═══ EXCERPTED DATA ═══
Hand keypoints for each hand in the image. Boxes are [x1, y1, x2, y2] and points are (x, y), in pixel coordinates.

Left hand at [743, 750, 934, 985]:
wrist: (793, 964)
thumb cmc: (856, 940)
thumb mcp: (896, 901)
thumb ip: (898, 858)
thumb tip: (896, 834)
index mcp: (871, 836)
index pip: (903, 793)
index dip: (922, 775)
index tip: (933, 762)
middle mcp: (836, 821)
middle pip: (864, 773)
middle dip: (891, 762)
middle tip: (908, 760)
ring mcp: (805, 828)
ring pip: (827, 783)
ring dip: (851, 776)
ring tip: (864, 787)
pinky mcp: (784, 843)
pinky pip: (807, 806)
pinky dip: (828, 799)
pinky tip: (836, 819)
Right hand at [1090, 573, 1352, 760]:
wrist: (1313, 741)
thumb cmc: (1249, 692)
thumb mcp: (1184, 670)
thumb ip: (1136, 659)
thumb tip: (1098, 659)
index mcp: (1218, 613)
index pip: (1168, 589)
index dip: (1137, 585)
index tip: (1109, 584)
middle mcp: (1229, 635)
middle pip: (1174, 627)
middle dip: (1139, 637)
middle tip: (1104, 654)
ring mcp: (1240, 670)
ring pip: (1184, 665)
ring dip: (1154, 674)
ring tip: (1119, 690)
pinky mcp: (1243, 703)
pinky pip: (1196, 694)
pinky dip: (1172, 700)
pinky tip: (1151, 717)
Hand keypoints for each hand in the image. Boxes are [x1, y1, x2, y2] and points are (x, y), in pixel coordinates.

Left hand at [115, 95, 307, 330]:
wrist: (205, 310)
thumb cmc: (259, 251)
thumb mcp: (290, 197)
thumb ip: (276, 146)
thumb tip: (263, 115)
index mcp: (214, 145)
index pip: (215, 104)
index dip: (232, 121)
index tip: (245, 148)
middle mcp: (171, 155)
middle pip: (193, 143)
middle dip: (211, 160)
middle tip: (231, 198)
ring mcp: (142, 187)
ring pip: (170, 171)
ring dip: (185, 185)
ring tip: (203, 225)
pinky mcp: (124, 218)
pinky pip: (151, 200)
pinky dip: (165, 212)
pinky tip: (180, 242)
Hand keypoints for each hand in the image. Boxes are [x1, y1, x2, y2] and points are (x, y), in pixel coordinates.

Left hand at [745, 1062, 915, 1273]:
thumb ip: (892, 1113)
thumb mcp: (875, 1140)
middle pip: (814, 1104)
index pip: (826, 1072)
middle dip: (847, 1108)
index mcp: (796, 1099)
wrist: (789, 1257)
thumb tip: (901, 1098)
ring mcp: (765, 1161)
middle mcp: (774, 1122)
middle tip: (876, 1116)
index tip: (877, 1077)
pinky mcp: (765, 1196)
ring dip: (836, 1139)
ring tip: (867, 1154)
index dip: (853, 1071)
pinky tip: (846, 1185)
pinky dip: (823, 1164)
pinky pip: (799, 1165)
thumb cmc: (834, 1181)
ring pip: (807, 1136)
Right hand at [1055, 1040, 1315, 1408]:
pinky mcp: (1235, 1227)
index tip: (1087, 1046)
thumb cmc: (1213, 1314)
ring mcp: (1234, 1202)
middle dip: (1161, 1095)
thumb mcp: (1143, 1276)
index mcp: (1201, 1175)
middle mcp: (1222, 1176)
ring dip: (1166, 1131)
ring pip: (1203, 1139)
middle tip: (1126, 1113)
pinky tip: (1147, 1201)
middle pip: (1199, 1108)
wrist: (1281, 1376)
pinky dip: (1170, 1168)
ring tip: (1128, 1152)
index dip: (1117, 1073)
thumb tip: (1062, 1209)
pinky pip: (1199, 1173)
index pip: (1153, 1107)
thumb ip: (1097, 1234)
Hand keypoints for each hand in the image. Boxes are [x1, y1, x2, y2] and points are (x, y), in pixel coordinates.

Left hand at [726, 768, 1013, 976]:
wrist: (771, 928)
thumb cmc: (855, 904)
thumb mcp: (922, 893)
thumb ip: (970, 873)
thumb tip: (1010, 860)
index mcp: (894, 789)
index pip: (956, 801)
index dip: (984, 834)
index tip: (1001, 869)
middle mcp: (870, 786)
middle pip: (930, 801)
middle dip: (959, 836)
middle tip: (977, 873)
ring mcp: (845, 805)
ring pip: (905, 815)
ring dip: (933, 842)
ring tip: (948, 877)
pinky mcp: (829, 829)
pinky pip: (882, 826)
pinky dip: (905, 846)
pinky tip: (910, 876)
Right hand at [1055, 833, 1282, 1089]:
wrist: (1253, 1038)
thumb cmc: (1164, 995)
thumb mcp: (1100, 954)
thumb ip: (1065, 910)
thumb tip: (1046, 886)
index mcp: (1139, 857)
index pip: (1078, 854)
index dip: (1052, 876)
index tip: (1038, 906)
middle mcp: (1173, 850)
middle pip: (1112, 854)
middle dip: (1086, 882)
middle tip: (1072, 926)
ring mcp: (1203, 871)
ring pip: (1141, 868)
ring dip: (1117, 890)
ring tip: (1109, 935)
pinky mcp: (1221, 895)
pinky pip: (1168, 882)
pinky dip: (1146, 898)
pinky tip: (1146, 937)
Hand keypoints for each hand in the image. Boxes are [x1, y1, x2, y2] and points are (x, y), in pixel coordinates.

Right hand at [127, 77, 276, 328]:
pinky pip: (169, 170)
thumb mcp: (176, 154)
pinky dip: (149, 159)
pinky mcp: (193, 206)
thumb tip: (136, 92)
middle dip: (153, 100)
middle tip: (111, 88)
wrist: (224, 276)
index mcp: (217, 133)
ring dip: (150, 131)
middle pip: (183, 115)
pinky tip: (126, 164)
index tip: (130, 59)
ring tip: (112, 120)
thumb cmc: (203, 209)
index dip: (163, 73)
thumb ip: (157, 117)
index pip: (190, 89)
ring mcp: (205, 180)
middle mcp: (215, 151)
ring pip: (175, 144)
═══
== REQUIREMENT ==
Copy the whole listing, word for word.

== TASK ANSWER ==
Hand keypoints for each hand in the image. Boxes are [x1, y1, x2, y2] and points are (x, y), in pixel coordinates.

Left hand at [743, 750, 934, 985]:
wrist: (793, 964)
thumb cmc: (856, 940)
thumb mcp: (896, 901)
thumb ip: (898, 858)
thumb tip: (896, 834)
index mcp: (871, 836)
index pip: (903, 793)
index dip: (922, 775)
index tip: (933, 762)
middle mcp: (836, 821)
middle pip: (864, 773)
middle dip: (891, 762)
middle tip: (908, 760)
ring mcp: (805, 828)
ring pip: (827, 783)
ring dip: (851, 776)
ring tip: (864, 787)
pinky mcp: (784, 843)
pinky pip: (807, 806)
pinky dip: (828, 799)
pinky tip: (836, 819)
Right hand at [1090, 573, 1352, 760]:
wrist: (1313, 741)
thumb cmc: (1249, 692)
thumb mcp: (1184, 670)
thumb ip: (1136, 659)
thumb tip: (1098, 659)
index mcp: (1218, 613)
index pip: (1168, 589)
index dip: (1137, 585)
index tip: (1109, 584)
middle mcp: (1229, 635)
middle pip: (1174, 627)
middle dip: (1139, 637)
middle tip: (1104, 654)
ring mcp: (1240, 670)
ring pip: (1184, 665)
ring dip: (1154, 674)
ring tip: (1119, 690)
pinky mcp: (1243, 703)
pinky pip: (1196, 694)
pinky dip: (1172, 700)
pinky tip: (1151, 717)
Hand keypoints for each hand in the image. Boxes are [x1, y1, x2, y2] and points are (x, y), in pixel coordinates.

Left hand at [115, 95, 307, 330]:
wrist: (205, 310)
thumb cmc: (259, 251)
thumb mcp: (290, 197)
thumb ip: (276, 146)
thumb tip: (263, 115)
index mcp: (214, 145)
index pip: (215, 104)
index dip: (232, 121)
index tip: (245, 148)
middle mcp: (171, 155)
middle pip: (193, 143)
middle dip: (211, 160)
middle tip: (231, 198)
ring mcp: (142, 187)
ring pip: (170, 171)
ring dip: (185, 185)
ring tip: (203, 225)
pinky mcp: (124, 218)
pinky pip: (151, 200)
pinky dip: (165, 212)
pinky tip: (180, 242)
Hand keypoints for each hand in the image. Boxes are [x1, y1, x2, y2] and points are (x, y), in pixel coordinates.

Left hand at [745, 1062, 915, 1273]:
thumb ip: (892, 1113)
thumb mcp: (875, 1140)
middle pip: (814, 1104)
index pip: (826, 1072)
middle dip: (847, 1108)
index mcp: (796, 1099)
wrist: (789, 1257)
thumb tip: (901, 1098)
ring mcp: (765, 1161)
middle mcp: (774, 1122)
middle tip: (876, 1116)
index tip: (877, 1077)
pinky mcp: (765, 1196)
ring dip: (836, 1139)
ring tip: (867, 1154)
index dip: (853, 1071)
pinky tip: (846, 1185)
pinky dip: (823, 1164)
pinky pip: (799, 1165)
thumb cmc: (834, 1181)
ring pip: (807, 1136)
Right hand at [1055, 1040, 1315, 1408]:
pinky mcp: (1235, 1227)
index tip: (1087, 1046)
thumb cmc: (1213, 1314)
ring mcp: (1234, 1202)
middle dip: (1161, 1095)
thumb mcp: (1143, 1276)
index mcp: (1201, 1175)
middle mcp: (1222, 1176)
ring dip: (1166, 1131)
ring pip: (1203, 1139)
middle tip: (1126, 1113)
pinky tip: (1147, 1201)
middle pip: (1199, 1108)
wrist: (1281, 1376)
pinky dip: (1170, 1168)
ring tip: (1128, 1152)
index dip: (1117, 1073)
thumb tip: (1062, 1209)
pinky pip: (1199, 1173)
index pip: (1153, 1107)
thumb ip: (1097, 1234)
Hand keypoints for each hand in the image. Boxes are [x1, y1, x2, y2] and points are (x, y), in pixel coordinates.

Left hand at [726, 768, 1013, 976]:
wrist: (771, 928)
thumb cmc: (855, 904)
thumb mcp: (922, 893)
thumb ip: (970, 873)
thumb tip: (1010, 860)
index mcp: (894, 789)
index pip: (956, 801)
index dip: (984, 834)
index tip: (1001, 869)
middle mcp: (870, 786)
middle pip: (930, 801)
middle dip: (959, 836)
middle tip: (977, 873)
ring mcp: (845, 805)
ring pip: (905, 815)
ring dip: (933, 842)
ring tip: (948, 877)
pinky mcp: (829, 829)
pinky pip: (882, 826)
pinky dip: (905, 846)
pinky tip: (910, 876)
Right hand at [1055, 833, 1282, 1089]:
wrist: (1253, 1038)
thumb cmc: (1164, 995)
thumb mcp: (1100, 954)
thumb ip: (1065, 910)
thumb tip: (1046, 886)
index mcp: (1139, 857)
index pip: (1078, 854)
index dip: (1052, 876)
index tip: (1038, 906)
middle mcp: (1173, 850)
middle pip: (1112, 854)
middle dip: (1086, 882)
middle tip: (1072, 926)
ring mcp: (1203, 871)
ring pip: (1141, 868)
ring dip: (1117, 890)
ring tip: (1109, 935)
pinky mcp: (1221, 895)
pinky pip: (1168, 882)
pinky dip: (1146, 898)
pinky tip: (1146, 937)
Hand keypoints for each hand in the image. Boxes are [x1, y1, x2, y2] and points are (x, y), in pixel coordinates.

Right hand at [127, 77, 276, 328]:
pinky pip: (169, 170)
thumb mcp: (176, 154)
pinky dip: (149, 159)
pinky mcp: (193, 206)
thumb tip: (136, 92)
middle dip: (153, 100)
middle tip: (111, 88)
wrist: (224, 276)
index mcp: (217, 133)
ring dip: (150, 131)
middle pip: (183, 115)
pinky tip: (126, 164)
index tip: (130, 59)
ring tip: (112, 120)
thumb cmc: (203, 209)
index dip: (163, 73)
thumb ip: (157, 117)
index pip: (190, 89)
ring mcp: (205, 180)
middle mcp: (215, 151)
ring pip: (175, 144)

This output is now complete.